Ce lundi, 30 avril 2018 est journée fériée et chômée au Cameroun en raison de la journée internationale du travail qui se célèbre demain et de la journée d'hier, laquelle était non-ouvrable. Dans la sphère académique,

Des étudiants.

C’est une atmosphère moins colorée de vacarme qui règne dans la ville de Yaoundé. Des individus jonchent les trottoirs. Des commerçants ambulants  s’affairent à écouler leurs produits. Des véhicules circulent sur des artères moins embouteillées. Un regard rivé sur le campus de l’Institut Siantou supérieur(Iss) permet de constater la vacuité des salles de classe et les allées et venues des grappes d’étudiants occupés à réviser leurs cours pour les uns et à faire des cours de rattrapage pour les autres. Interrogés sur la perception des journées fériées dans l’environnement académique, des apprenants n’hésitent pas à les appréhender comme une période propice au développement des attitudes liées à la paresse et à l’oisiveté surtout en ce qui concerne les étudiants qui arpentent, pour la première fois, le sentier universitaire. Joseph Boyomo, étudiant en Électrotechnique, soutient: «Pour les étudiants de 1ere année, il y a plus une tendance à multiplier des comportements liés à la paresse puisque c’est un temps libre».

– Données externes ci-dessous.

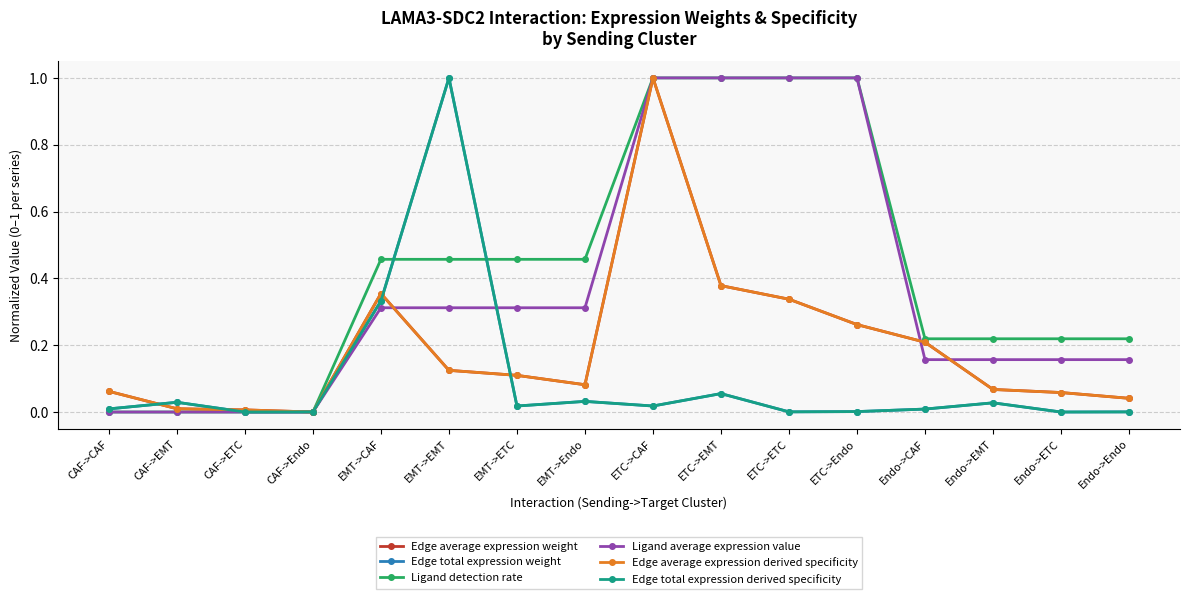

True or false: Edge total expression weight has a value of 0.3 at EMT->CAF.

True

Bien que l’ethos de la paresse soit incrustré dans les mentalités des cop’s,  des étudiants de 2ème année en cycle Bts (filières confondues) ne dorment pas sur leurs lauriers tant ils s’attèlent à remédier à leurs lacunes dans des groupes d’études. «Les étudiants de 2ème année sont au moins consciencieux et se concentrent sur leurs études lors des jours fériés  sachant qu’ils préparent leurs examens en fin d’année», poursuit Roger Pouagal.

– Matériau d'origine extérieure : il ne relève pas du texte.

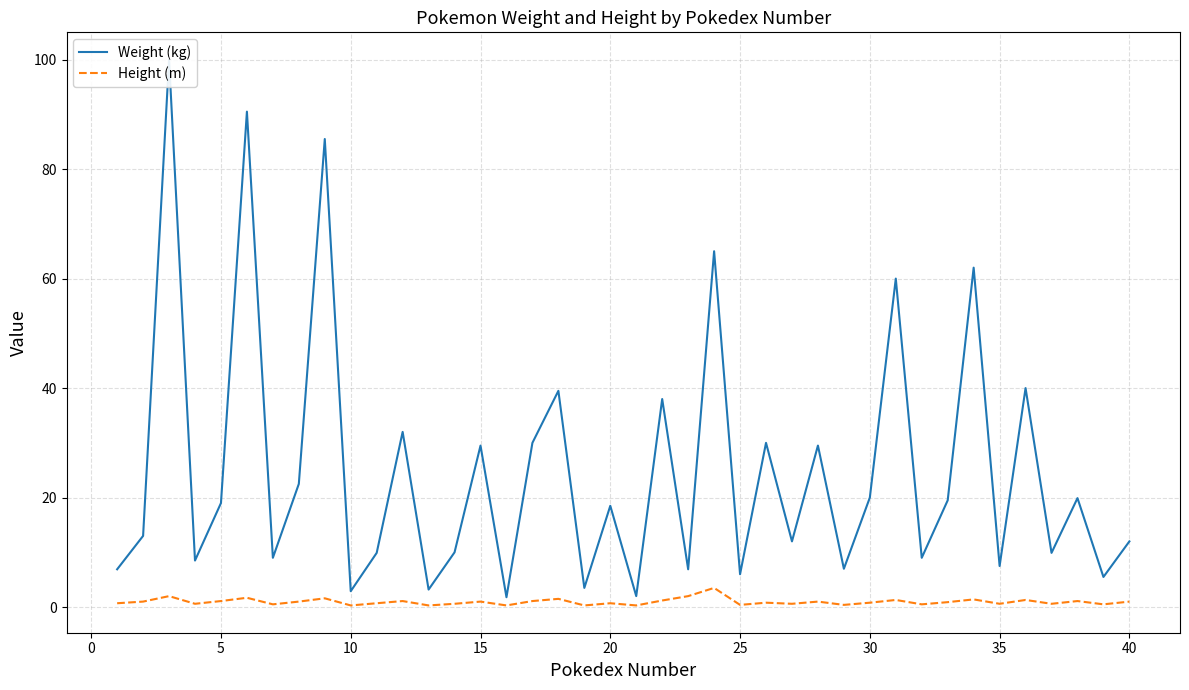

What is the maximum value for Height (m)?

3.5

Le mois de mai, dans l’imaginaire collectif, est cerné comme le mois des fériés. Le 1er mai, le 20 mai et le 3ème jeudi consacré à la célébration de la fête de l’ascension, symbole de l’élévation de Jésus-Christ au ciel, sont des journées fériées et chômées dans les secteurs publics et parapublics. Ces périodes mortes entraînent, sans conteste, une incidence sur la productivité et sur la rentabilité des opérateurs du secteur de la photocopie et de la sténodactylographie, giron fréquenté par la démographie estudiantine. C’est du moins ce que relève, avec une teinte d’aigreur, Jean Bertin Fodjeu: «Les journées fériées créent des conséquences néfastes, car il y a diminution du nombre d’étudiants et les revenus baissent de manière sensible au point où il y a une diminution des recettes». Malgré tout, ces acteurs ne lâchent pas prise et s’escriment à opter pour des méthodes subtiles consistant, du moins, à parer à toute éventualité. «Avec ces journées, nous sommes parfois obligés de jongler en se livrant à des activités parallèles, source de revenus», conclut J.B.Fodjeu.